The collected data included information on individuals’ age, gender, lifestyle, blood routine, and biochemical test results, involving a total of 80 variables (the missing rate of 12 variables is more than 30%, the missing rate of 9 variables is less than 30%, and the remaining variables have no missing values). To ensure data quality, we utilized the Multiple Imputation by Chained Equations (MICE) algorithm to impute variables with a missing rate below 30% and removed variables with a missing rate over 30%, ultimately retaining 68 variables32.

Machine learning models

Machine learning models were designed using Python 3.11 in this study. The dataset was randomly divided into a training set (70%) and a test set (30%). To address the issue of imbalanced sample distribution in the training set, SMOTE oversampling technique was applied.

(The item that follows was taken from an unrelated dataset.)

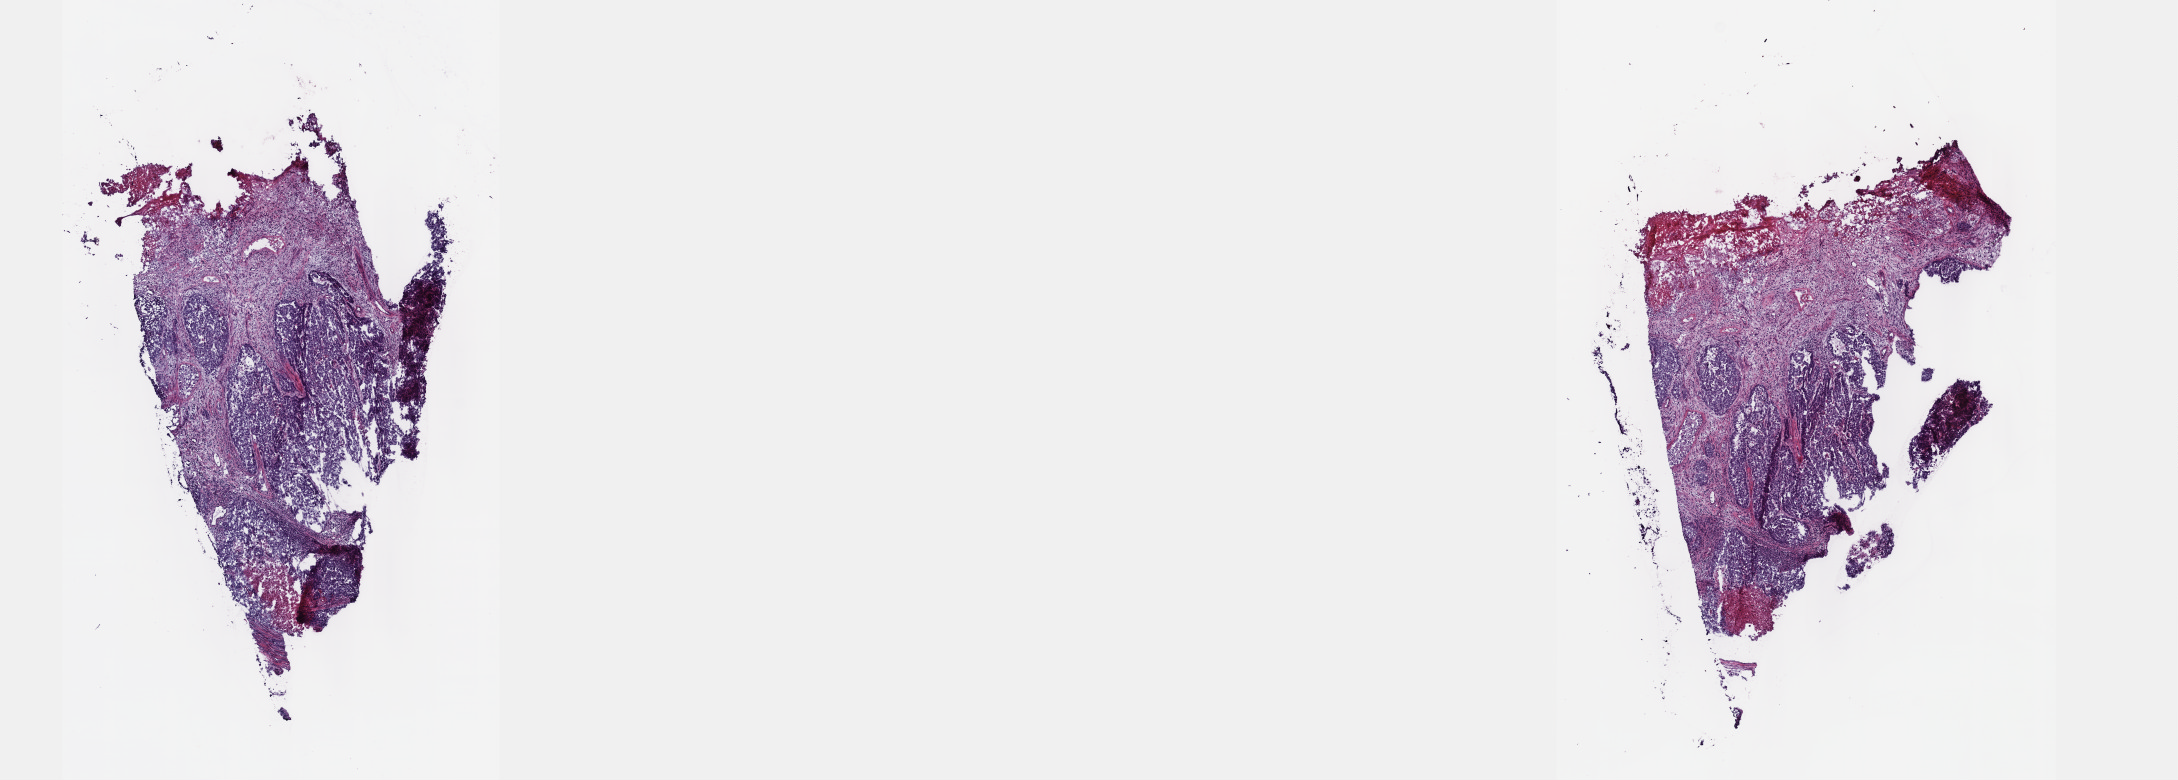
Digitized Hematoxylin and eosin (H&E) stained tissue section (whole slide), whole scanned area (about 17.6 x 6.3 mm, from a 40x scan) shown as a low-resolution overview; frozen section from the top of the tissue portion; sample: primary tumour, testis. Male, age 41 years at initial diagnosis. Pathologist review of this section (percent, as recorded): tumour cells 70%, tumour nuclei 70%, normal cells 0%, stromal cells 20%, necrosis 10%. Infiltration values recorded for this section: lymphocyte infiltration 40%, monocyte infiltration 20%, neutrophil infiltration 20%.
AJCC pathologic stage: IS (6th edition). Diagnosis: Embryonal carcinoma, NOS.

RF, XGB, SVM, LGB, DT, GBT, MLP, KNN, BPNN and LR models were constructed, and the parameters of the models were selected using Monte Carlo Cross-Validation.

Model evaluation

To evaluate the performance of the machine learning models, we calculated the Accuracy, Precision, Recall, and F1-score of the models in classifying non-obese, class 1 obese, and class 2 obese individuals in the test set33. We also plotted macro-average and micro-average ROC curves.

Visualized system

Based on the above analysis, we selected the machine learning model with the best predictive performance as the optimal model. We calculated its feature importance index through the importance_scores algorithm and SHAP, respectively, and constructed an online prediction system34.